RUPCO, in its application for Woodstock Commons, cited a study by Morris Associates. The study was from 1996. The study said that pressure in the town water system would fall below 20 PSI, the minimum pressure for firefighting, according to New York State ’s chosen standards, The Ten States Standards. Back in 1996, the water district did not yet extend down Route 375. The Morris Associates study sought to simulate the water district we have now, back before it was built. For whatever reason, the town, back then, I suppose, thought it was OK to have sub-standard water pressure at the “working” fire hydrants. I can’t travel back in time to see whether the system was built as outlined in the simulation, or whether it was changed when built. What I do know is that a more reliable measure of system pressure would be simply to measure the pressure in the system now.

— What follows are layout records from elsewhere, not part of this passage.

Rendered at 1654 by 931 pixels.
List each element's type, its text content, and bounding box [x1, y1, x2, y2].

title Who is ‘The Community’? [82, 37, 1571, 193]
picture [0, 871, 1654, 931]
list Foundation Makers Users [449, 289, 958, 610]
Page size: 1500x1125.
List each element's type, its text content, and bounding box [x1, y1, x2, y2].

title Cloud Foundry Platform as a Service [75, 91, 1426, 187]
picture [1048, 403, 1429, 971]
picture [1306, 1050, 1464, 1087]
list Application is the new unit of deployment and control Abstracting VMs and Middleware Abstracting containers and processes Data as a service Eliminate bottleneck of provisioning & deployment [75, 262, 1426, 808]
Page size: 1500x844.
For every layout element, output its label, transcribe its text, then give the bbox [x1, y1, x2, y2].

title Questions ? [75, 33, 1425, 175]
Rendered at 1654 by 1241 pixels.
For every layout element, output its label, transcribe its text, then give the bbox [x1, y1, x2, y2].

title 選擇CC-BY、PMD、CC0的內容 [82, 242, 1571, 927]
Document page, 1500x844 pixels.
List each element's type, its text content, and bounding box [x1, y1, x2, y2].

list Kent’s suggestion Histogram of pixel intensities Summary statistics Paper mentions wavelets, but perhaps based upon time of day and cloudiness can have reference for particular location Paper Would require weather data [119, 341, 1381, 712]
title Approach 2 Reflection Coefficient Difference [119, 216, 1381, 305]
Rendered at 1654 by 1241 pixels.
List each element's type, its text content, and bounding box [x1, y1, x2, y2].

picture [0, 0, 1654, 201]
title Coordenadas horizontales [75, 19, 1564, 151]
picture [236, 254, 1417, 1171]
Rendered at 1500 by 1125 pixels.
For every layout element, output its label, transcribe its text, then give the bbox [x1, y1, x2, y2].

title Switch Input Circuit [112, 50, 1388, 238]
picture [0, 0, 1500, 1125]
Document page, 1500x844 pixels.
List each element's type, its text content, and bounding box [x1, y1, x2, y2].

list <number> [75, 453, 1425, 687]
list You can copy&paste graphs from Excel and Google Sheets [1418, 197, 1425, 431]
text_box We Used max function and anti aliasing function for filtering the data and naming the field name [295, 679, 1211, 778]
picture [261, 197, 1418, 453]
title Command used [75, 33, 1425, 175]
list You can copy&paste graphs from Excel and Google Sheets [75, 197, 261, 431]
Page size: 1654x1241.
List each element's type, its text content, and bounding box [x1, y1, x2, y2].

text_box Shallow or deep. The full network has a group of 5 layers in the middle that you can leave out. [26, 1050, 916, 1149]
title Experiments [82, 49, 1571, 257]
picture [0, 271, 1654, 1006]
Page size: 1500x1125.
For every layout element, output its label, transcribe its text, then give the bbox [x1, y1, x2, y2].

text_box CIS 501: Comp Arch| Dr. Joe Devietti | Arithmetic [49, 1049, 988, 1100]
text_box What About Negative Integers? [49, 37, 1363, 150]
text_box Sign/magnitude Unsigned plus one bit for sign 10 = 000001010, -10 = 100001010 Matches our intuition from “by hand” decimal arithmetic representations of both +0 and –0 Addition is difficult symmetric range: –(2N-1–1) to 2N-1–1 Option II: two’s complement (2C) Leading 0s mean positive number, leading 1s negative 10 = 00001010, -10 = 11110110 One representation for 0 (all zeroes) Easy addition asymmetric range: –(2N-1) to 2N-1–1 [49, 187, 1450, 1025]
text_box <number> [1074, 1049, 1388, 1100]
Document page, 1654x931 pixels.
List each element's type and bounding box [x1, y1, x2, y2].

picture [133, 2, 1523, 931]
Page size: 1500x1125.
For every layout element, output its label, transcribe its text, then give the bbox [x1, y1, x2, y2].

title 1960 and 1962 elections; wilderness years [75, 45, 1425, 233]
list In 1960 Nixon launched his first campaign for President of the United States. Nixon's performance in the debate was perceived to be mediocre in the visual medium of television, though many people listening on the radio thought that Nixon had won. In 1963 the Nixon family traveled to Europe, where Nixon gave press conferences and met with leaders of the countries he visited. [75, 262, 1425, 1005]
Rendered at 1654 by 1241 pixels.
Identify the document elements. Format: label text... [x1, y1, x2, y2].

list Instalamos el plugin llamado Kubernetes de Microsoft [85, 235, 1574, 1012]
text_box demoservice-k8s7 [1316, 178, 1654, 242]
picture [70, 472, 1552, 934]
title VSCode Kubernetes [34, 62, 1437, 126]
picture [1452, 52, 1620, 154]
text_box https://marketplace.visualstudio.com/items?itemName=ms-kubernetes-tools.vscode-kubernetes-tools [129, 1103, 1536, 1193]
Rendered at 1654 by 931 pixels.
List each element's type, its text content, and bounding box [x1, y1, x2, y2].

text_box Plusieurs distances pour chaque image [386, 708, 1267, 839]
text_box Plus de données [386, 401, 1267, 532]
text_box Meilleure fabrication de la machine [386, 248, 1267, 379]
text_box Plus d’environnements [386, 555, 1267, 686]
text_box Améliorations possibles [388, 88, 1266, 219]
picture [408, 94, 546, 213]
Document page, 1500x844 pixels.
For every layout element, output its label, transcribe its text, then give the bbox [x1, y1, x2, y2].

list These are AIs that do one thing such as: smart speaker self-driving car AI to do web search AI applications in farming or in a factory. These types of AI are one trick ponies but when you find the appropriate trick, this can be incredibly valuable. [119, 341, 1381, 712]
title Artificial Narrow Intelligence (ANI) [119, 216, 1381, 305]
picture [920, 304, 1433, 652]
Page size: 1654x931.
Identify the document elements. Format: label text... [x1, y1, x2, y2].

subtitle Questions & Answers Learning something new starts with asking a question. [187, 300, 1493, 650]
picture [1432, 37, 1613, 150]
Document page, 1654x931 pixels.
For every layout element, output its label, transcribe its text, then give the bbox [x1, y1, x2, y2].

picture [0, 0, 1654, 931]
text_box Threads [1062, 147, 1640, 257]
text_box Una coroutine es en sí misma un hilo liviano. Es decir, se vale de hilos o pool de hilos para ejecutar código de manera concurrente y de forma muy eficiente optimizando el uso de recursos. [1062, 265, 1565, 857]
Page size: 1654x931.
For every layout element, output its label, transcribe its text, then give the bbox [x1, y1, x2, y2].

So what does this have to do with RUPCO? The RUPCO team does not appear to have simulated the water district pressure of the current system PLUS the expansion to serve their 53 new units. In other words, the study done 15 years ago, written in the future tense, was borrowed and substituted for lack of a current analysis of today’s system, written in the future tense about our current system plus RUPCO’s added demand. This is to say that RUPCO did NO analysis of water pressure in a system that would include its housing project.
This is also to say that the Planning Board just passed this study to the Town Board, who is responsible for the water and sewer system analysis. The Town Board, all through the RUPCO application process, ignored this issue. Now, according to the Daily Freeman article of last Friday, Jeff Moran is satisfied with the Planning Board’s analysis (which is nonexistent).
What happens when a town simply fails to maintain adequate water pressure to the fire hydrants? Houses catch on fire, fire engines come, and no water comes out of the hose. Houses burn down. A certain town board member’s immediate family member watched this happen across the street from his home just a few towns away from here. He watched the homeowners sue the town.
Here in Woodstock, and in all towns in New York, if you know about a dangerous situation, go to the Town Clerk’s office and fill out a “Notice of Defect or Dangerous Condition.” By law, the town must correct the defect or danger within 30 days or decide that it is not really a danger. But guess who really makes that decision: the town’s insurance carrier. I filled out such a form, citing the old water pressure study, and the dangerously low water pressure that the Planning Board thought was OK to decrease even further by adding 53 new users to the system. While the danger is not imminent, the decision to allow it to become imminent has already been made. Approval of Woodstock Commons was an act of negligence.